TRECHO:
^^^^

Divagações: The Shape of Water
30.1.18
Guillermo del Toro é um diretor que não consigo deixar de admirar – não por considerá-lo um gênio visionário ou algo assim, mas pela enorme paixão que ele deixa transparecer em todas as suas obras. Ele é o tipo de pessoa que consegue transformar suas ideias em algo concreto e muito bem executado, independentemente de quanto a premissa inicial possa parecer absurda, o que sempre faz com que seus filmes tenham algo de especial.
The Shape of Water é, basicamente, mais uma dessas empreitadas. O filme faz o que a Universal tentou (mas não conseguiu) no ano passado, que é repaginar os filmes de monstro dos anos 1960 e 1970. Del Toro, que teve nessas produções uma parte vital de sua formação artística, as trouxe para o cinema contemporâneo, adicionando uma boa dose de sensibilidade e poesia a um gênero que raramente está ligado a esses adjetivos.

^^^^

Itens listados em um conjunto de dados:
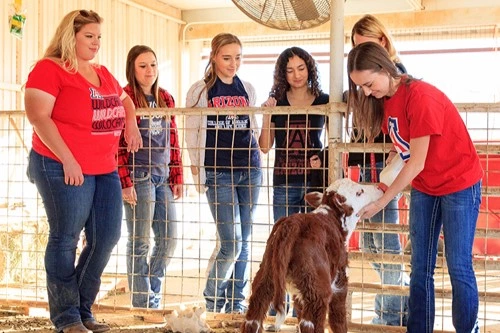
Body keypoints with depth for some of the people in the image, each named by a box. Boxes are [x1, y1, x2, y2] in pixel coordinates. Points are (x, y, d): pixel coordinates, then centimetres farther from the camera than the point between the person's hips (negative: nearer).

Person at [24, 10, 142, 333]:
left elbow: (125, 100, 36)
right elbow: (38, 116, -15)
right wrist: (67, 159, -19)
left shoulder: (103, 74, 18)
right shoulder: (49, 69, -5)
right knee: (65, 239, -1)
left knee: (106, 238, 7)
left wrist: (131, 123, 15)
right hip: (64, 167, -8)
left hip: (106, 169, 8)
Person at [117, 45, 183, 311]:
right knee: (140, 240, 0)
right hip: (138, 176, -6)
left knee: (169, 238, 8)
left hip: (163, 176, 7)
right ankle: (142, 302, 11)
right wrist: (125, 183, -15)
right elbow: (117, 146, -10)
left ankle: (152, 293, 24)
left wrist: (177, 177, 11)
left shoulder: (165, 98, 13)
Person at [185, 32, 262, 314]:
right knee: (231, 243, -9)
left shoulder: (248, 89, 12)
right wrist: (197, 171, -3)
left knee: (244, 241, 6)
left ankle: (238, 301, 19)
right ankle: (212, 298, 13)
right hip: (218, 172, -4)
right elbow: (192, 133, 1)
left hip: (249, 170, 4)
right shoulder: (200, 91, 0)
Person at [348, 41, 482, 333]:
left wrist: (380, 204, -18)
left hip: (459, 185, -7)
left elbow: (416, 163, -23)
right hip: (424, 188, 7)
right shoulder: (384, 100, -1)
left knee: (458, 265, -3)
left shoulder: (420, 96, -25)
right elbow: (400, 150, -1)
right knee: (421, 267, 7)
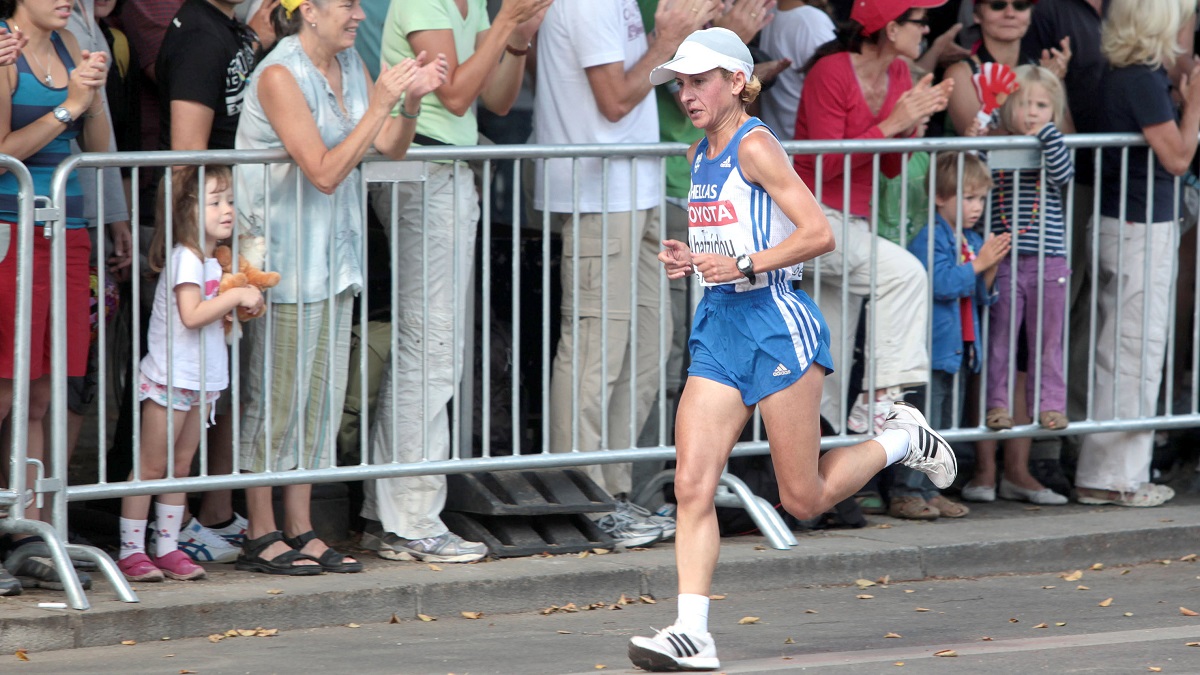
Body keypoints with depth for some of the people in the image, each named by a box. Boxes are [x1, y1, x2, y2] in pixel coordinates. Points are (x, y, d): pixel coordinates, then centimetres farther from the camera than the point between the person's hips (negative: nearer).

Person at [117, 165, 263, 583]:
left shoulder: (209, 259, 12)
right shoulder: (186, 258, -16)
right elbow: (191, 315, -26)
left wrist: (237, 311, 3)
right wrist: (235, 296, -19)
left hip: (202, 380, 9)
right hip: (172, 378, -9)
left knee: (180, 466, 10)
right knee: (151, 466, -3)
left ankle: (167, 548, 15)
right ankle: (130, 551, 1)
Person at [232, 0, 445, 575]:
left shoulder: (349, 65, 7)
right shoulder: (279, 75, -16)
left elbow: (389, 148, 7)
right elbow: (325, 172, -21)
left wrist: (411, 101, -10)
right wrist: (381, 104, -24)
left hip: (334, 253, 8)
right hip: (281, 255, -8)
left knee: (320, 394, 8)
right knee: (275, 396, -3)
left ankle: (300, 528, 14)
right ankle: (260, 535, 4)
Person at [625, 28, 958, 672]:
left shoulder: (755, 146, -12)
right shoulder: (699, 156, 13)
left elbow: (819, 233, -18)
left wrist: (742, 266, -24)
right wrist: (692, 259, 7)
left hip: (775, 323, -7)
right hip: (718, 326, 8)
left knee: (805, 500, 2)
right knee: (691, 486, -6)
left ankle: (902, 438, 26)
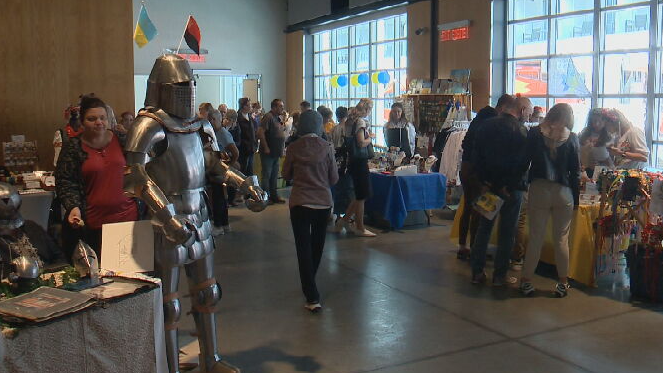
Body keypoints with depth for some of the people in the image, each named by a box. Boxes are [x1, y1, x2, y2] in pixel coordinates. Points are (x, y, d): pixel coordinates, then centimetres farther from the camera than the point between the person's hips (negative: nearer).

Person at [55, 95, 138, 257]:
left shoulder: (120, 139, 6)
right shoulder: (73, 147, 0)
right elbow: (64, 182, -1)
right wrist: (74, 207, -16)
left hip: (127, 217, 2)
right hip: (93, 224, -2)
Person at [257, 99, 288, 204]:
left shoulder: (278, 118, 14)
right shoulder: (268, 117, -13)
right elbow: (260, 132, -22)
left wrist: (282, 148, 14)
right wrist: (266, 148, -21)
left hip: (276, 153, 9)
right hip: (268, 152, -9)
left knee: (274, 176, 14)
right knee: (266, 175, -3)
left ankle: (274, 196, 21)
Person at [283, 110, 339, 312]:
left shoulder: (294, 148, -8)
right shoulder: (326, 147, -7)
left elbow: (286, 174, 5)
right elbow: (334, 178, -1)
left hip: (300, 203, -2)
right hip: (323, 202, 2)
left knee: (304, 247, 1)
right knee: (317, 244, 20)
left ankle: (312, 297, -6)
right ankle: (310, 285, 39)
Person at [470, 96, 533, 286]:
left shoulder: (487, 125, 3)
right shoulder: (520, 130, -14)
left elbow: (475, 155, 2)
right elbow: (523, 162, -14)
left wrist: (485, 181, 1)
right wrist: (509, 185, -5)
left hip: (488, 185, 5)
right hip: (511, 189, -5)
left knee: (483, 228, 12)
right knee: (507, 232, 6)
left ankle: (477, 272, 16)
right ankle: (500, 275, 12)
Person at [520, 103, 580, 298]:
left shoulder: (534, 133, -2)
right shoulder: (571, 138, 0)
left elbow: (525, 162, 1)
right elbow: (575, 171, 4)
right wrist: (576, 198, 10)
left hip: (538, 190, 0)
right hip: (563, 193, 0)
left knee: (535, 237, 6)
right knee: (561, 239, 8)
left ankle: (526, 280, 10)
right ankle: (563, 283, 16)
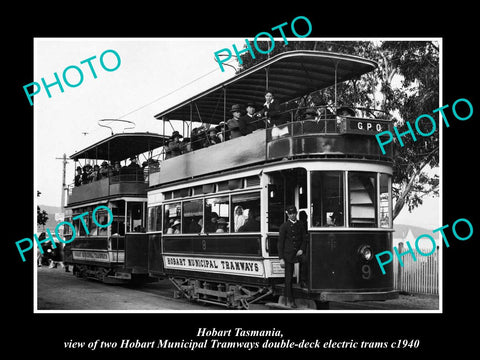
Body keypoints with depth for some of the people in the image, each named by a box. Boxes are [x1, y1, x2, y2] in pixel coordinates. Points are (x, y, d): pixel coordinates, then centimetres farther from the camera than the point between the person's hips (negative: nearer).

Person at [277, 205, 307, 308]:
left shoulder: (300, 225, 9)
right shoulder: (284, 226, -2)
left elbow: (304, 240, 14)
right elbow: (280, 243, -4)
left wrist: (302, 249, -7)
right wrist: (281, 258, -10)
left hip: (298, 254, 4)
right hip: (288, 256, -4)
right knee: (288, 278, -2)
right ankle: (289, 300, 5)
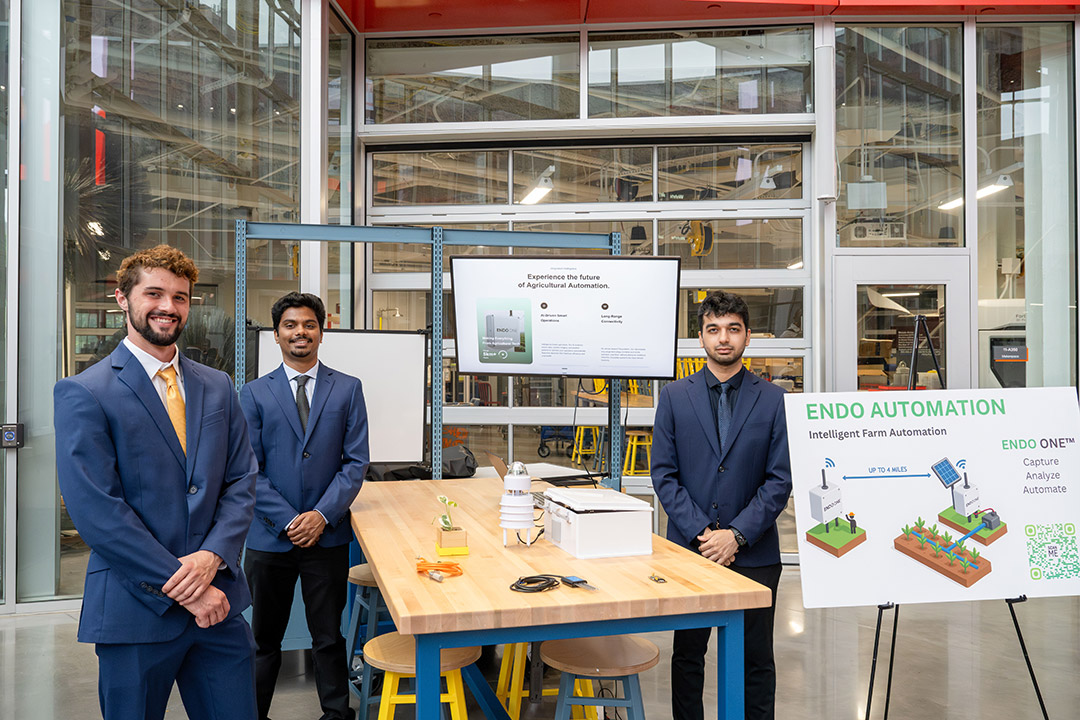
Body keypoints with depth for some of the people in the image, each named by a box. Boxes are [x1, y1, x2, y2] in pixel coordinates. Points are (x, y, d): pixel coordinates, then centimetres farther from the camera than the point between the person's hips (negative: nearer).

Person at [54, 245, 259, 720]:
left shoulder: (217, 388, 9)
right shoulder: (84, 394, -7)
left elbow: (242, 482, 6)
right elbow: (96, 510, -14)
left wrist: (212, 555, -11)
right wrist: (180, 586, -15)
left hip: (218, 601, 4)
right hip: (136, 610, -4)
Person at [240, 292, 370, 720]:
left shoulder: (347, 389, 4)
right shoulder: (254, 394, 3)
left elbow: (356, 461, 0)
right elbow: (250, 470, -1)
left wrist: (322, 515, -11)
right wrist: (288, 520, -10)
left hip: (327, 535, 0)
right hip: (270, 537, 0)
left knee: (328, 638, 9)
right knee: (264, 639, 12)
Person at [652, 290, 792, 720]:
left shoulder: (773, 400, 1)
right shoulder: (674, 397, 3)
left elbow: (780, 479, -2)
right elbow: (664, 475, 0)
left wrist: (737, 535, -11)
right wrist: (702, 533, -10)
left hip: (754, 554, 0)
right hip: (689, 548, 1)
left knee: (756, 660, 9)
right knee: (687, 655, 12)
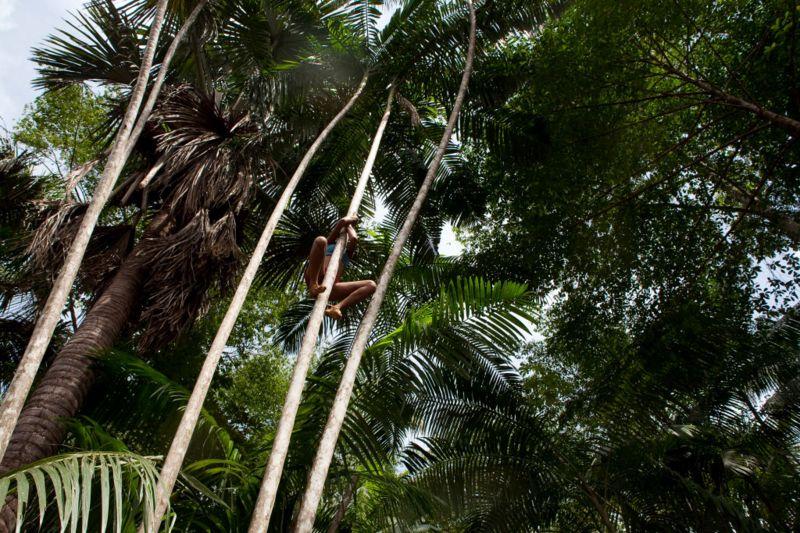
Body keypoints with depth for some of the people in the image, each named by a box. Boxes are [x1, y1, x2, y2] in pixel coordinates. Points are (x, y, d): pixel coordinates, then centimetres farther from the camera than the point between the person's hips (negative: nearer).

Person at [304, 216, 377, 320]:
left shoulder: (348, 252, 32)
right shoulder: (329, 243, 26)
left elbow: (354, 239, 7)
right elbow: (342, 221, 9)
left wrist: (349, 225, 25)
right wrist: (351, 219, 28)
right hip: (315, 281, -3)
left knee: (371, 285, -13)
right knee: (320, 240, -22)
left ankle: (336, 307, -36)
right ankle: (313, 286, -30)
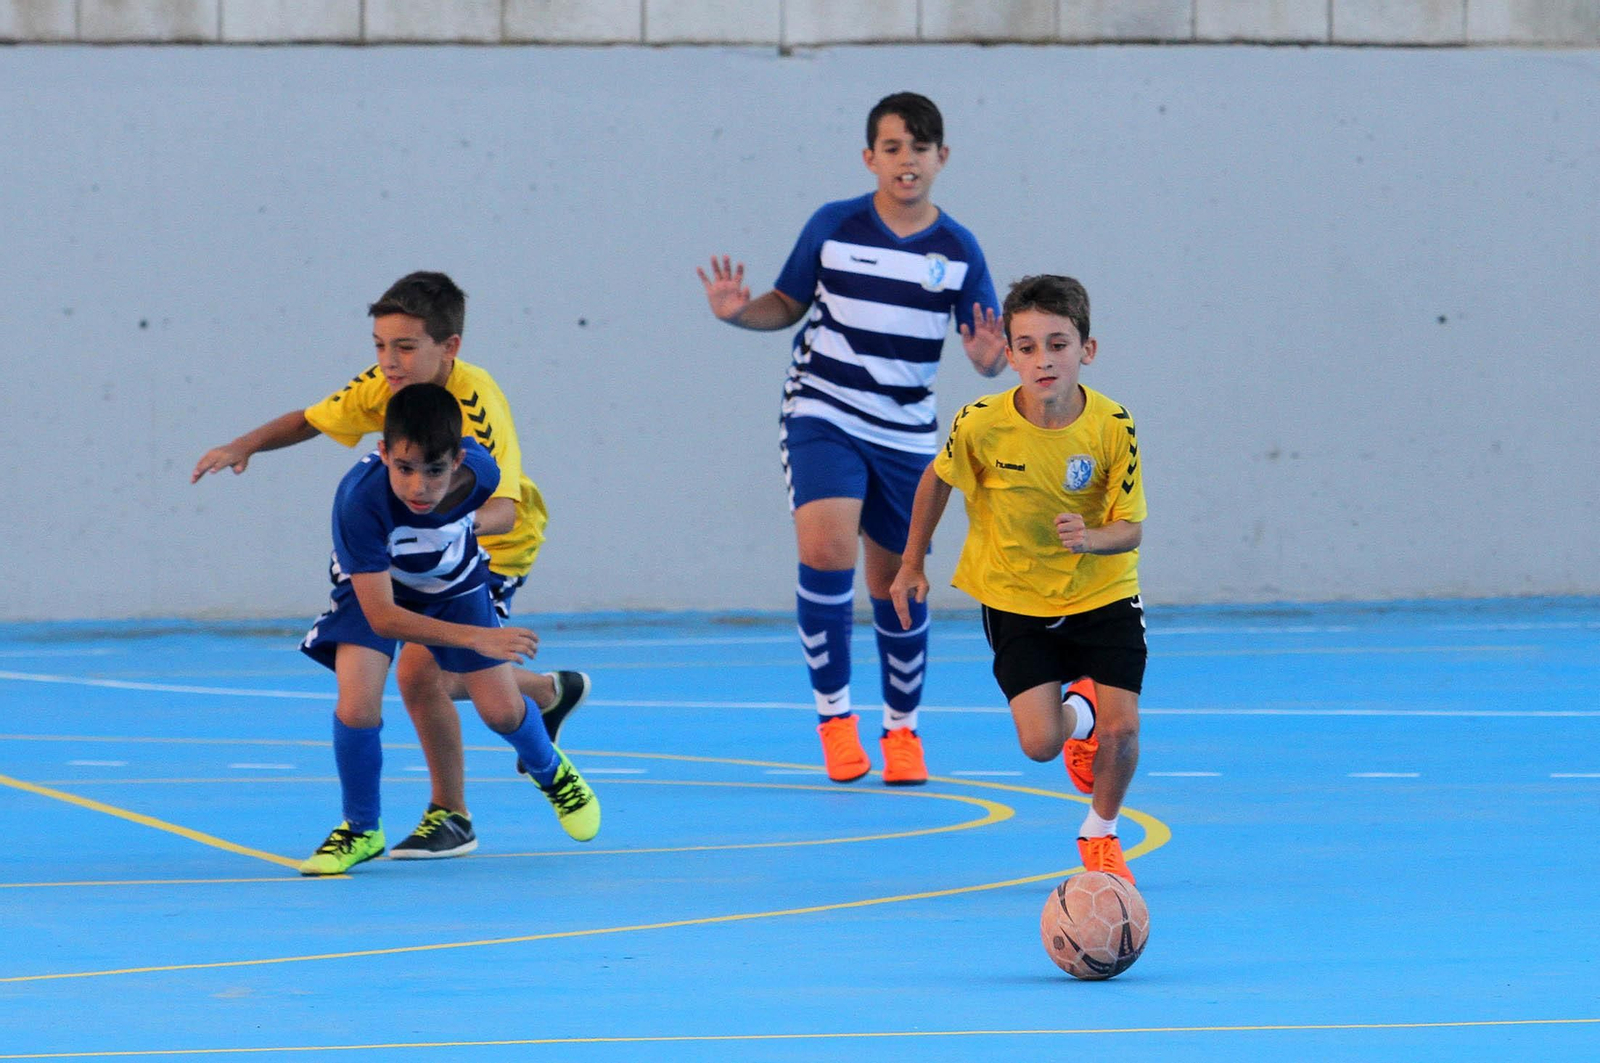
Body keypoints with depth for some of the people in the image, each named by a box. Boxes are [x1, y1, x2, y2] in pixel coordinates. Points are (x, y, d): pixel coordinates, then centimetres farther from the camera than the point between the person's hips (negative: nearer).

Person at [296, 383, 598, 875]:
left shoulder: (478, 468, -31)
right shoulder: (361, 499, -42)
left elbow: (507, 509, 0)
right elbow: (381, 616, -40)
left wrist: (479, 521, -18)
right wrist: (477, 638, -47)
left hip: (455, 586, 2)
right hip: (373, 589, -2)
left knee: (502, 711, 3)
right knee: (356, 708, -21)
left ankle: (549, 771, 40)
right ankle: (361, 831, 5)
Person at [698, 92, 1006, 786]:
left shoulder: (958, 251, -2)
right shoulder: (833, 227, -5)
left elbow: (991, 350, 1)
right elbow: (788, 305, 7)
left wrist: (990, 358, -23)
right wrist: (740, 312, -13)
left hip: (906, 435, 2)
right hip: (823, 417, -2)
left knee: (897, 585, 10)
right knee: (826, 551, -23)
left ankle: (902, 728, 29)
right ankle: (833, 711, -8)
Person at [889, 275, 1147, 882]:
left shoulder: (1112, 427, -20)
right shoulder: (981, 425, -20)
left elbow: (1131, 529, -14)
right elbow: (937, 480, 2)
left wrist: (1089, 539, -36)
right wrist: (912, 565, 8)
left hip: (1101, 594, 0)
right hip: (1015, 599, 0)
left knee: (1121, 728, -11)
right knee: (1040, 742, -10)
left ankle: (1101, 832, 22)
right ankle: (1078, 715, 30)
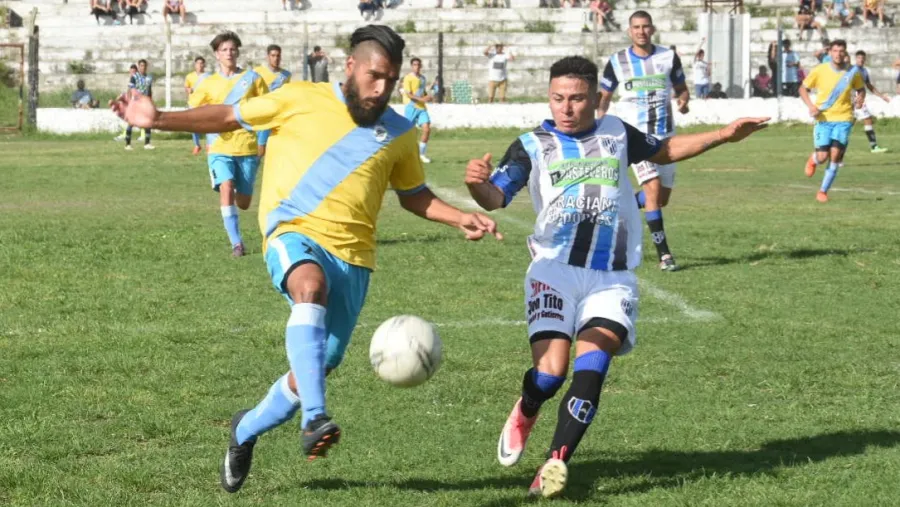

^^^^

O QUE SE PEDE:
a – Reescreva de forma mais breve o parágrafo do trecho que começa com "The Shape of Water é, basicamente", mantendo seus fatos principais.
b – Copie do trecho, sem alterar nada, a parte que vai de "Divagações: The Shape" até "a esses adjetivos.".
c – Segundo o trecho, o que a Universal tentou fazer no ano passado, sem conseguir?

CONJUNTO DE RESPOSTAS:
a – O filme é mais uma empreitada desse tipo: repagina os filmes de monstro dos anos 1960 e 1970, o que a Universal tentou sem sucesso no ano passado. Del Toro, que teve nessas produções parte vital de sua formação artística, levou-as ao cinema contemporâneo com sensibilidade e poesia, qualidades raramente ligadas ao gênero.

b –
Divagações: The Shape of Water
30.1.18
Guillermo del Toro é um diretor que não consigo deixar de admirar – não por considerá-lo um gênio visionário ou algo assim, mas pela enorme paixão que ele deixa transparecer em todas as suas obras. Ele é o tipo de pessoa que consegue transformar suas ideias em algo concreto e muito bem executado, independentemente de quanto a premissa inicial possa parecer absurda, o que sempre faz com que seus filmes tenham algo de especial.
The Shape of Water é, basicamente, mais uma dessas empreitadas. O filme faz o que a Universal tentou (mas não conseguiu) no ano passado, que é repaginar os filmes de monstro dos anos 1960 e 1970. Del Toro, que teve nessas produções uma parte vital de sua formação artística, as trouxe para o cinema contemporâneo, adicionando uma boa dose de sensibilidade e poesia a um gênero que raramente está ligado a esses adjetivos.

c – Repaginar os filmes de monstro dos anos 1960 e 1970.